It’s impossible to truly understand a tool if you haven’t used it yourself. So last week I decided to put seven popular coding agents to the test.
I found that right now, these tools have significant limitations. But unlike the computer-use agents I wrote about yesterday, I do not view these coding agents as a dead end. They are already powerful enough to make programmers significantly more productive. And they will only get better in the coming months and years.
I also talked to an experienced programmer about how he uses tools like Claude Code. The conversation gave me better insight into how these tools are likely to change the programming profession—and perhaps other professions in the future.
Hands-on with seven different coding agents
LLMs tend to do well on “canned” problems, but they struggle with more complex real-world tasks. So I wanted to use some real-world data for my own testing. I chose a subject that will be familiar to long-time readers: Waymo crashes, which are far less common, per mile, than crashes by human-driven vehicles.

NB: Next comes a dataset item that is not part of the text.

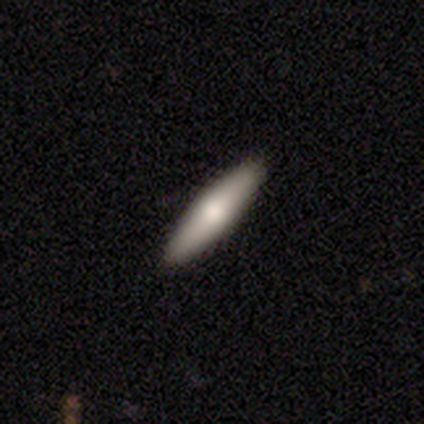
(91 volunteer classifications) Volunteers were most divided on "smooth or featured": smooth: 63%, featured or disk: 32%, star or artifact: 5%. More confident: merging — none (87%); how rounded — cigar-shaped (79%).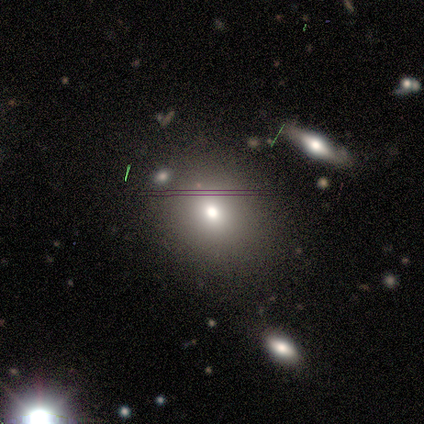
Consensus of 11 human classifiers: Morphology: type=smooth (82%); roundness=in between (56%); merging=none (67%).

Specifically, I asked coding agents to merge two spreadsheets—one from Waymo and the other from the National Highway Traffic Safety Administration—and then build a website to search, sort, and browse data on crashes involving Waymo vehicles.
I tried seven agentic coding platforms, playing the role of a coding novice. At no point did I look at any code to try to figure out what might be causing a bug—I simply gave the agents high-level instructions and relied on them to figure out how to implement them.
The results were decidedly mixed. Let’s start with the least successful coding agents and move to the more successful ones.
Bolt.new immediately gave up, stating “looks like you've hit the size limit.” A help page states that “if your Bolt project exceeds the context window (200k tokens for free accounts, 500k for paid accounts), Bolt notifies you in the chat, saying Project size exceeded.” Evidently, my spreadsheets were too large to fit into the model’s context window.
Other agentic coding platforms give models tools for searching through files and accessing portions of them on an as-needed basis. This allows them to work with code and data that is much larger than the model’s context window. Bolt doesn’t seem to have this feature, so it wasn’t able to process a large spreadsheet.
Replit couldn’t make a website. Replit made a plan and chugged along for 17 minutes trying to implement it. It claimed the website was ready, but I couldn’t get it to load. Replit couldn’t fix the problem no matter how many times I asked.
Lovable generated an attractive website but struggled with importing data. With repeated prompting, I coaxed Lovable to import most of the data and convert it to the right format. But as I write this, the values in the date column are all “N/A” despite me repeatedly asking Lovable to fix this.
Windsurf showed early promise. It created a basic but working website more quickly than any of the other coding agents. And I was able to make some changes. But it was brittle. For example, I asked for a pop-up menu to filter by injury severity (minor, moderate, severe, or fatal). Windsurf created a menu but couldn’t get the filtering to work properly—even after several attempts.
OpenAI’s Codex got the job done but the results lacked polish. One of my source spreadsheets had dozens of columns. Other coding agents all chose a handful of important columns—like location, date, and injury severity—to display. In contrast, Codex included all of the columns, making the site several times wider than the browser window. Even after I spent several minutes working with Codex to improve the site’s appearance, it still had more quirks and minor formatting issues than sites created by other coding agents.
Cursor did a solid job. I wasn’t initially optimistic about Cursor, which spent a long time setting up a development environment on my local computer with multiple false starts. The first website it created didn’t work at all; it showed an endless “loading” indicator. But with some coaxing, Cursor fixed that problem and created a nice-looking website. I could request modifications (like adding or removing columns, adding search criteria, or changing formatting) and most of the time it would succeed on the first try. This is the vibe-coding dream, and only two of the seven coding agents achieved it.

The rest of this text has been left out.